= Vox Populi, Vox Dei =

1709 Whig tract

Vox Populi, Vox Dei is a Whig tract of 1709, titled after a Latin phrase meaning "the voice of the people is the voice of God". It was expanded in 1710 and later reprintings as The Judgment of whole Kingdoms and Nations: Concerning the Rights, Power, and Prerogative of Kings, and the Rights, Privileges, and Properties of the People. The author is unknown but was most likely either Robert Ferguson or Thomas Harrison. There is no evidence for the persistent attribution to Daniel Defoe or John Somers as authors.
==Argument about the equality of humans==
The most cited section of the revised (1710) version of the pamphlet read:

There being no natural or divine Law for any Form of Government, or that one Person rather than another should have the sovereign Administration of Affairs, or have Power over many thousand different Families, who are by Nature all equal, being of the same Rank, promiscuously born to the same Advantages of Nature, and to the Use of the same common Faculties; therefore Mankind is at Liberty to choose what Form of Government they like best.
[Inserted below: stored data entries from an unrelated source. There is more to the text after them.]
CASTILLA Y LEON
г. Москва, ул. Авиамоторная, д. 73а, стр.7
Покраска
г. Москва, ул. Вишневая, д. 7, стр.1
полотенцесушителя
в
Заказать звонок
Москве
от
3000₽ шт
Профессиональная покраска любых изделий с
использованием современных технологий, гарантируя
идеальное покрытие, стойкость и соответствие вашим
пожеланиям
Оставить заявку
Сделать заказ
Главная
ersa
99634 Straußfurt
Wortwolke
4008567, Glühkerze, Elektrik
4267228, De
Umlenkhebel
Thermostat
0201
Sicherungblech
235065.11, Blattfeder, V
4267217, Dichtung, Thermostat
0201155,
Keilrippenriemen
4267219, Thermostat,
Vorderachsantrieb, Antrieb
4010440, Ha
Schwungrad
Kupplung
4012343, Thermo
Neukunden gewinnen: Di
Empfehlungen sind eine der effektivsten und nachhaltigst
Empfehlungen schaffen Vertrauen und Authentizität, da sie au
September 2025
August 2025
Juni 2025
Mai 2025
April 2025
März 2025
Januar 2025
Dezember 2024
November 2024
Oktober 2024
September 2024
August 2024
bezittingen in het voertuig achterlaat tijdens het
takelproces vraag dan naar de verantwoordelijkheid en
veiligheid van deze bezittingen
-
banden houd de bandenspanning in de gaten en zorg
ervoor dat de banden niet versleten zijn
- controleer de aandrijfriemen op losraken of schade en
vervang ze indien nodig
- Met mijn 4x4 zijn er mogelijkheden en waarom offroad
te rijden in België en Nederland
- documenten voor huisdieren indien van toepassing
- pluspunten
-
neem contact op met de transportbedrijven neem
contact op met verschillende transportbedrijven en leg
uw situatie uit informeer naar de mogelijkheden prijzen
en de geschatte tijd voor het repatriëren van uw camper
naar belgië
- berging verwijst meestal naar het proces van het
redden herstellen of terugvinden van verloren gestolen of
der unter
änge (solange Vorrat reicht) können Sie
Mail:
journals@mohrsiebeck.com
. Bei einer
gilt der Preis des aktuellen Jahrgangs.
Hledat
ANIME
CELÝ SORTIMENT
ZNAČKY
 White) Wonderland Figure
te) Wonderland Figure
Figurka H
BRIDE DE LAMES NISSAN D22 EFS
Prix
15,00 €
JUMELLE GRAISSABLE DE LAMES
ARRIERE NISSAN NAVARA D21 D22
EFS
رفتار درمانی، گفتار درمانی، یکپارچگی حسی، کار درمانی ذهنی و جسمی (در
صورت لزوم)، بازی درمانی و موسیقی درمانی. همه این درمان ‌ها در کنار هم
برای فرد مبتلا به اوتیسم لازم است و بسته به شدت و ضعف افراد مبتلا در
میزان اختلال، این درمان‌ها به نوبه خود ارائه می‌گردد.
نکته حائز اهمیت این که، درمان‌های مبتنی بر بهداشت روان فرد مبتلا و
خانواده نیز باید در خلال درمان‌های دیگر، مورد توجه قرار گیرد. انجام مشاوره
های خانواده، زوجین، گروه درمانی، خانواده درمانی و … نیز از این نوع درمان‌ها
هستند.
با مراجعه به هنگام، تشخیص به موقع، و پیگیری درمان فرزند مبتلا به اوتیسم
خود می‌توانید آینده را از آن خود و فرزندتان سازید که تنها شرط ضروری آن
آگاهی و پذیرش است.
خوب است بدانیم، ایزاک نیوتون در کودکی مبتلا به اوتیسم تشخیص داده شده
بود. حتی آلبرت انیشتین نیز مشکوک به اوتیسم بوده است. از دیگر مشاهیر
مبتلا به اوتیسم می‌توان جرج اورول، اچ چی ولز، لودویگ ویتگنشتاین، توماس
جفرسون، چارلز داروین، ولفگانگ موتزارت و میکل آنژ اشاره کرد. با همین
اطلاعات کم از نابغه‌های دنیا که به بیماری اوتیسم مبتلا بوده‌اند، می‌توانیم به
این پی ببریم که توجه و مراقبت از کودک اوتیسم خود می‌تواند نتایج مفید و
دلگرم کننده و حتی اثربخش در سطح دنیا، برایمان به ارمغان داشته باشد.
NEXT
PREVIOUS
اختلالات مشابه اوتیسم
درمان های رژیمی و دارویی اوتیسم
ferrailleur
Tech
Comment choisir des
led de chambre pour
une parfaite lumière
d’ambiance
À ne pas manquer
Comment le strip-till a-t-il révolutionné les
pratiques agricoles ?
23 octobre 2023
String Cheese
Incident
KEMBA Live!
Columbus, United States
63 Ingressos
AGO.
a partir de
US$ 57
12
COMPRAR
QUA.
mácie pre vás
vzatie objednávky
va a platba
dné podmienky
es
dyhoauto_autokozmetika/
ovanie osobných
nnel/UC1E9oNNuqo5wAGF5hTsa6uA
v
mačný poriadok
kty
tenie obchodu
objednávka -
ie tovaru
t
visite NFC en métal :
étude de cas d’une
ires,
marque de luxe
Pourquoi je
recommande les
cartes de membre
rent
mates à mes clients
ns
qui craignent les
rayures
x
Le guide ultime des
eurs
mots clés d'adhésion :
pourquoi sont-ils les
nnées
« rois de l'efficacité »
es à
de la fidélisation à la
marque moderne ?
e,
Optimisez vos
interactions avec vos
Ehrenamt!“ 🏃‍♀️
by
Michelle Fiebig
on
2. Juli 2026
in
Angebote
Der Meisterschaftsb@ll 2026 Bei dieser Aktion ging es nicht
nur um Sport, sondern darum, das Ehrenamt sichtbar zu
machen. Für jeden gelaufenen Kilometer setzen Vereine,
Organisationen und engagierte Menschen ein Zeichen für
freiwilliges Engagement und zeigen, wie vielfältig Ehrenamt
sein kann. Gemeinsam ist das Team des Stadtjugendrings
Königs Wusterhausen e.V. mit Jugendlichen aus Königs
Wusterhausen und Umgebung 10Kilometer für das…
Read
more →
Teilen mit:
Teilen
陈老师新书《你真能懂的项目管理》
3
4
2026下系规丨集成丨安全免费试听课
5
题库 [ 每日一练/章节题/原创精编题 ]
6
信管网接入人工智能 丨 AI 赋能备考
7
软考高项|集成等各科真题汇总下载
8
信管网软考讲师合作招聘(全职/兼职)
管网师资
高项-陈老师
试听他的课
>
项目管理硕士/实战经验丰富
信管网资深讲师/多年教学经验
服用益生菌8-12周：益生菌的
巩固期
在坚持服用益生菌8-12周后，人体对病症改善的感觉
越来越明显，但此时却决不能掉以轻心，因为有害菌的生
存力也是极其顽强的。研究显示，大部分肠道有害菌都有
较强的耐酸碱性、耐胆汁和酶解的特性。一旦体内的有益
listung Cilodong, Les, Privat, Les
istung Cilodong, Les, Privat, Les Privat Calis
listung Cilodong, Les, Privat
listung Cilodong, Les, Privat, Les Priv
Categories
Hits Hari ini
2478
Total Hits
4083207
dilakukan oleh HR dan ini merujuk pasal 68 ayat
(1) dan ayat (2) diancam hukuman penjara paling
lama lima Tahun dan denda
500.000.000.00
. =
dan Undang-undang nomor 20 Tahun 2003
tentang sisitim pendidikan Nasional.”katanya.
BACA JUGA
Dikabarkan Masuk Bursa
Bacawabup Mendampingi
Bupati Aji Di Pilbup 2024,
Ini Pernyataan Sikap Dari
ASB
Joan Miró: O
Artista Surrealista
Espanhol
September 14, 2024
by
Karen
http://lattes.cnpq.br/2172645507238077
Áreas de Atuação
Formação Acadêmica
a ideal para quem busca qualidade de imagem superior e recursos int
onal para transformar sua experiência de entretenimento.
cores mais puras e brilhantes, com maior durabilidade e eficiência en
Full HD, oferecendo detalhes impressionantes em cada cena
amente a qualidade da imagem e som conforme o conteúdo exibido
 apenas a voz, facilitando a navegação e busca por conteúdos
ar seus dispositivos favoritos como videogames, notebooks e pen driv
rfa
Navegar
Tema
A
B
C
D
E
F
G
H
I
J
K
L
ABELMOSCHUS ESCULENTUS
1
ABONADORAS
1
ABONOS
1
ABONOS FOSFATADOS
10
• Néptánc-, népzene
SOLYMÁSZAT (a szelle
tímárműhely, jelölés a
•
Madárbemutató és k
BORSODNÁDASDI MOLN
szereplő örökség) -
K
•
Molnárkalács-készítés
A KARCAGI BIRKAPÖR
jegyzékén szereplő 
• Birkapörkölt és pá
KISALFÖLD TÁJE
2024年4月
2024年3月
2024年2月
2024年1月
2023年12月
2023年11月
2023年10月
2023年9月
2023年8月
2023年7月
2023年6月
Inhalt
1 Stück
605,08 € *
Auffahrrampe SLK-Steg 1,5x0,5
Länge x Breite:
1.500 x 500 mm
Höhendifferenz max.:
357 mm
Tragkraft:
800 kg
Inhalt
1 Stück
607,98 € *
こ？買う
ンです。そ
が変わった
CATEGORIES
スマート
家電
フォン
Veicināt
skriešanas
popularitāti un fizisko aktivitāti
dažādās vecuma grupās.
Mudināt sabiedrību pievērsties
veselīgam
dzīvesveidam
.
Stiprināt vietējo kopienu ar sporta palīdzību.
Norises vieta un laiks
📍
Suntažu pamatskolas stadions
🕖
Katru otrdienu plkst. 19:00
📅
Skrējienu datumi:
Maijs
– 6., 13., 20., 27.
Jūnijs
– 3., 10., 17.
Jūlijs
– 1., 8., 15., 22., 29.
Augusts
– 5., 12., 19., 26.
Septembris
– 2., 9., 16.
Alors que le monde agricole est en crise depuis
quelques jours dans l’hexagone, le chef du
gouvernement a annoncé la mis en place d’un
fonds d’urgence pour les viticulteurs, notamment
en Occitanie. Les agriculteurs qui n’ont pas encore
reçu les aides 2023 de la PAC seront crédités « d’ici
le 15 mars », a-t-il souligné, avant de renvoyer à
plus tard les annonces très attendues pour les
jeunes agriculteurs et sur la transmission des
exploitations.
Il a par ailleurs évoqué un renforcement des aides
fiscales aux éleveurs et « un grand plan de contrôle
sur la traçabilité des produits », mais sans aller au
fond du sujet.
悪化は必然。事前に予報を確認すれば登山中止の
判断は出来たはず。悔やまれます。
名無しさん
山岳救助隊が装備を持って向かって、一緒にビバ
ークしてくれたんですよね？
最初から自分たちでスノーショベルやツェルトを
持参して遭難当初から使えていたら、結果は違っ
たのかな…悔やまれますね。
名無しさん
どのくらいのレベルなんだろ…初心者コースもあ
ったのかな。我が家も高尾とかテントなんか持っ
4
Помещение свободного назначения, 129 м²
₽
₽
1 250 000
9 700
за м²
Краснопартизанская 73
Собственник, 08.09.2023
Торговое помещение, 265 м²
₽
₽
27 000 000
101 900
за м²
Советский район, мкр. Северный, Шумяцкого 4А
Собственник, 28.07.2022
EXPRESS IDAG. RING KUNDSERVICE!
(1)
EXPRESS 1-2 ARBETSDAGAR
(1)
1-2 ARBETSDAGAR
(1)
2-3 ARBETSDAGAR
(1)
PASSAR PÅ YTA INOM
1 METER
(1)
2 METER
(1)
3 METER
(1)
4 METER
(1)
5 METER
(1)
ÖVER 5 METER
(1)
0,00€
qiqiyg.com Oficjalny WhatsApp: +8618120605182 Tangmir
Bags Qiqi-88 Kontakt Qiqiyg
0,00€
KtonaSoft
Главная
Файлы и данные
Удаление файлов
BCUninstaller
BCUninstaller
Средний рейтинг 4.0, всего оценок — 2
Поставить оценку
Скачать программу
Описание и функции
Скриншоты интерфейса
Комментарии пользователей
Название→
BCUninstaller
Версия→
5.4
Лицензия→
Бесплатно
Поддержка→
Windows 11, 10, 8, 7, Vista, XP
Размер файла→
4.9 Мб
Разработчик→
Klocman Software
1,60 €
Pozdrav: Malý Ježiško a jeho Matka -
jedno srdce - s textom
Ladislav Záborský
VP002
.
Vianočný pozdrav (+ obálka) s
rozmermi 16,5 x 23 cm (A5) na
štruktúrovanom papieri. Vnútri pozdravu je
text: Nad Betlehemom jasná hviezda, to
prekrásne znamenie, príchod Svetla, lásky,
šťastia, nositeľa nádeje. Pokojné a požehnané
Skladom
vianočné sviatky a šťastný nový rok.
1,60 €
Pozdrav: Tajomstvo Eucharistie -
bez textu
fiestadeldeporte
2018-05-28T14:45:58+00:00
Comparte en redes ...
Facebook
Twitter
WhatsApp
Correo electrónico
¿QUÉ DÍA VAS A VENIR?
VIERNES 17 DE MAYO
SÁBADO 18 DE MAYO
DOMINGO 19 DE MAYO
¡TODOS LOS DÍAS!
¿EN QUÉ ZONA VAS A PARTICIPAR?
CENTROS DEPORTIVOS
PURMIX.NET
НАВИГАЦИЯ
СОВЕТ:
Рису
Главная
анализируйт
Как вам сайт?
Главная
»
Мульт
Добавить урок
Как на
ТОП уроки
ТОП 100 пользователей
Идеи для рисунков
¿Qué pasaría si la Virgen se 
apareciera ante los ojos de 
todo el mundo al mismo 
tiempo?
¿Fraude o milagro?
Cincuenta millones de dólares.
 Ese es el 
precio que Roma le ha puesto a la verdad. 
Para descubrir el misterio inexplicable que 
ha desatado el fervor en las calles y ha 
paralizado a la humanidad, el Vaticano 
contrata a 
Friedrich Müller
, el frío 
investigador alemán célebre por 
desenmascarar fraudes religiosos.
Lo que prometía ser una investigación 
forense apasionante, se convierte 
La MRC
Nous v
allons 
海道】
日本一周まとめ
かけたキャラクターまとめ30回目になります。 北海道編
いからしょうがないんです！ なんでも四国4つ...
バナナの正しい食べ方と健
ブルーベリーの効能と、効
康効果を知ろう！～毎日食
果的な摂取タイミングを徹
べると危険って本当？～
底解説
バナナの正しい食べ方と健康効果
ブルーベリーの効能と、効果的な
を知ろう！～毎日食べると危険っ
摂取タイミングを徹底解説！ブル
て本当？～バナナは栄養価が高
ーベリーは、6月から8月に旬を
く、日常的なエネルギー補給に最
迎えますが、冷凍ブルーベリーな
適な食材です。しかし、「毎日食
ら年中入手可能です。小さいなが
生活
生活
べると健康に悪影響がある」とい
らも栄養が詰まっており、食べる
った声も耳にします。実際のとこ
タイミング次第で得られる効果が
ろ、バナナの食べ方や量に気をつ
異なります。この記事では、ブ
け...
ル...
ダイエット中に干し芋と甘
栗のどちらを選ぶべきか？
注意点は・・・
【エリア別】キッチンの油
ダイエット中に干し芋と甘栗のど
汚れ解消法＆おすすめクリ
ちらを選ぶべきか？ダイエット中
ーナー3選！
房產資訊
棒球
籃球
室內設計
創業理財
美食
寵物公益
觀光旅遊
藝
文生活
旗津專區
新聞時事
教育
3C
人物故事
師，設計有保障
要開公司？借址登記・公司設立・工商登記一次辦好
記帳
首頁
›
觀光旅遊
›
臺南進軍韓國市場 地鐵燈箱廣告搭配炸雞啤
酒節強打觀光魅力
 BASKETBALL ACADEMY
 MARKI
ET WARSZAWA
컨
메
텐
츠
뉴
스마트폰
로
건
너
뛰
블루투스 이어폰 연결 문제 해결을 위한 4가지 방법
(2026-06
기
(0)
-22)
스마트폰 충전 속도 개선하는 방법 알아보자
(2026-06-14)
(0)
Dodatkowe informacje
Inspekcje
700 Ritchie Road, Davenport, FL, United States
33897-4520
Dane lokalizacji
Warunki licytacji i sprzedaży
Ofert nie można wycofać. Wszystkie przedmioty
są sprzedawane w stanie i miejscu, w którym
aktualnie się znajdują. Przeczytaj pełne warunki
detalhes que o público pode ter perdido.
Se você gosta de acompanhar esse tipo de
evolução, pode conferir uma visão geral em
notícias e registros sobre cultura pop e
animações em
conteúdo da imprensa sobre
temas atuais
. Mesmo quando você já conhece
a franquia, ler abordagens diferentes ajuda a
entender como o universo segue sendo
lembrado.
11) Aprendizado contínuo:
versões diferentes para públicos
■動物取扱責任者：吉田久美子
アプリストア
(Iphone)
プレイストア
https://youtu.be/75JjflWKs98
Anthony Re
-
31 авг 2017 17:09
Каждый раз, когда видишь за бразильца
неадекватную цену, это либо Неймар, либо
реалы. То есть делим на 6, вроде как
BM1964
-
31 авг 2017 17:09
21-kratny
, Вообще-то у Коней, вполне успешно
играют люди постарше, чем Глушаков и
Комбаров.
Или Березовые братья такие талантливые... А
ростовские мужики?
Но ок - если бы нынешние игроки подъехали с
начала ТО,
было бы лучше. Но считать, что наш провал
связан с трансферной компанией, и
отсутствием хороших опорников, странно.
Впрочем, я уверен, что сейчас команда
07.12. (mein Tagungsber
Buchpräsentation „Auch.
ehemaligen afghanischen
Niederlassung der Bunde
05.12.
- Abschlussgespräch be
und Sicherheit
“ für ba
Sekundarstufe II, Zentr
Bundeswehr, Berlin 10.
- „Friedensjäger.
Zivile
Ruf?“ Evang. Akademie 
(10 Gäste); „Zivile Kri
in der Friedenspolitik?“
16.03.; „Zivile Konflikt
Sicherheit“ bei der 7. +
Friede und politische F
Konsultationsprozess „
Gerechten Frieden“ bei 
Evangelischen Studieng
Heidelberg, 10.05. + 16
==Political meaning of the title==

The 1709 tract's use of the Latin phrase was consistent with earlier usage of vox populi, vox Dei in English political history since at least as early as 1327 when the Archbishop of Canterbury Walter Reynolds brought charges against King Edward II in a sermon "Vox populi, vox Dei". The proverb had been known as far back as the Carolingian period. Alcuin (c. 735 – 804) mentions the proverb in a letter to the emperor Charlemagne, while personally stating his opposition to it and the democratic idea that it expresses on the grounds that "the riotousness of the crowd is always very close to madness".

==Reprints==

Vox Populi, Vox Dei: being true Maxims of Government was the next year, 1710, republished under the title of The Judgment of whole Kingdoms and Nations, with considerable alterations.

The 10th printing of the revised tract was in 1771.

==Other works==

The title Vox Populi, Vox Dei was also borrowed in a Jacobite pamphlet to argue against the Whigs in 1719, resulting in the hanging of the young printer John Matthews.
In popular culture, the phrase appears as the titles of two songs in the second season of Hazbin Hotel: "VOX POPULI" and "VOX DEI".